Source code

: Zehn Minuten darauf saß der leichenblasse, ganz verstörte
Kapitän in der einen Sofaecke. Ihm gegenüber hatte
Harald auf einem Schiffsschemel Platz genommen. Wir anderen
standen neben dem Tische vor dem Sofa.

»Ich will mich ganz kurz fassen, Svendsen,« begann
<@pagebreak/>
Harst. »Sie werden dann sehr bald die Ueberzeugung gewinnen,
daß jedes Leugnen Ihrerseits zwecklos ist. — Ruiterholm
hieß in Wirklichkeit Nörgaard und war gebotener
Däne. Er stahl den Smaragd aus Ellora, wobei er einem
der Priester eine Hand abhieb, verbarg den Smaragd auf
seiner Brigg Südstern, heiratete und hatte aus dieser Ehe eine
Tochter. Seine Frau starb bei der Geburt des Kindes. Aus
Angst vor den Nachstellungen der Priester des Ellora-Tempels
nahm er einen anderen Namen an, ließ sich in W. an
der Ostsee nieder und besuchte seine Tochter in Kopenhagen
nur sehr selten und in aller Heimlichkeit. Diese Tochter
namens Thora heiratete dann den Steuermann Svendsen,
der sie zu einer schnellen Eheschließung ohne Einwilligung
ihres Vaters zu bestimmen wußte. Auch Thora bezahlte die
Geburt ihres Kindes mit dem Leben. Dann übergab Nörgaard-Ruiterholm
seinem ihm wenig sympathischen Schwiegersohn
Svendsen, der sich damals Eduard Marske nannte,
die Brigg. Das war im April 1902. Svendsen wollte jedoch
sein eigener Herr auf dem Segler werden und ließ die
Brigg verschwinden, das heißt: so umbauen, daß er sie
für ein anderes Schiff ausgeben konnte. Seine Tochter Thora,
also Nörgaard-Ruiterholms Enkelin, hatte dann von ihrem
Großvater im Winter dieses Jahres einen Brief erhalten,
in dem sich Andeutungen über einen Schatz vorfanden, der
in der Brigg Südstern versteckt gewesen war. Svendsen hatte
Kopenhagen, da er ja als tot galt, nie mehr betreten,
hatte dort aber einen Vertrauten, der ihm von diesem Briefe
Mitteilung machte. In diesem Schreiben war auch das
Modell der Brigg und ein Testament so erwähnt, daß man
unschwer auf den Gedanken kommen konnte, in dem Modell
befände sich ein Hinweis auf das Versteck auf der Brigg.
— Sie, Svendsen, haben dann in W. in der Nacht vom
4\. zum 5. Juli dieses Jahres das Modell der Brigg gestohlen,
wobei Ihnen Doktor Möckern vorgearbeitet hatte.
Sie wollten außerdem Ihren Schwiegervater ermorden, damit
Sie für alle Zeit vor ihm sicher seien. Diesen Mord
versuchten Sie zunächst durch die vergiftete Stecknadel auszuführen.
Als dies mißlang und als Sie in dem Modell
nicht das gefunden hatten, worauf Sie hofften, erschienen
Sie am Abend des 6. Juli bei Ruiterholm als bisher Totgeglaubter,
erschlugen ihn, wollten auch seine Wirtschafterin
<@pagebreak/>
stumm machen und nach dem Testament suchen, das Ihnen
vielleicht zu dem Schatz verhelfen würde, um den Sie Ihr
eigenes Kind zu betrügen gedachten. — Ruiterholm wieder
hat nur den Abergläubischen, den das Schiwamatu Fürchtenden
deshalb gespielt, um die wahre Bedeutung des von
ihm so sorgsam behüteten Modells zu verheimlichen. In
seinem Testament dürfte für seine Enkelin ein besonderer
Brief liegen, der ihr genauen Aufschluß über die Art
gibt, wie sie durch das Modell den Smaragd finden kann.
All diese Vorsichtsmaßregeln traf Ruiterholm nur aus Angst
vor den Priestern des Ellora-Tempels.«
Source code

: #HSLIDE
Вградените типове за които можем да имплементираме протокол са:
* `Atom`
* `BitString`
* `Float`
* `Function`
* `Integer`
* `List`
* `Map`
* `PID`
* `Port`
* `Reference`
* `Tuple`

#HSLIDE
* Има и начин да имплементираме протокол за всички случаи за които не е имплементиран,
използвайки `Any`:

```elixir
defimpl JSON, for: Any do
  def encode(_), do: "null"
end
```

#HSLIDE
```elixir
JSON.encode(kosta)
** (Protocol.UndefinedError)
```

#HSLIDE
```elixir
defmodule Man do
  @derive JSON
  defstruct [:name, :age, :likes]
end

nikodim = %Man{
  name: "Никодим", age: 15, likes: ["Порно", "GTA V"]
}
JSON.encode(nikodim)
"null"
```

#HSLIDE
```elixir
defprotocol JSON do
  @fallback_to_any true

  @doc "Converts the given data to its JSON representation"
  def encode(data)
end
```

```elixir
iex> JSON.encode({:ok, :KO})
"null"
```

────────

§ PROBLEM STATEMENT: Nothing but a number belongs in the answer: the number of lines above that contain "data".

§ YOUR RESPONSE: 2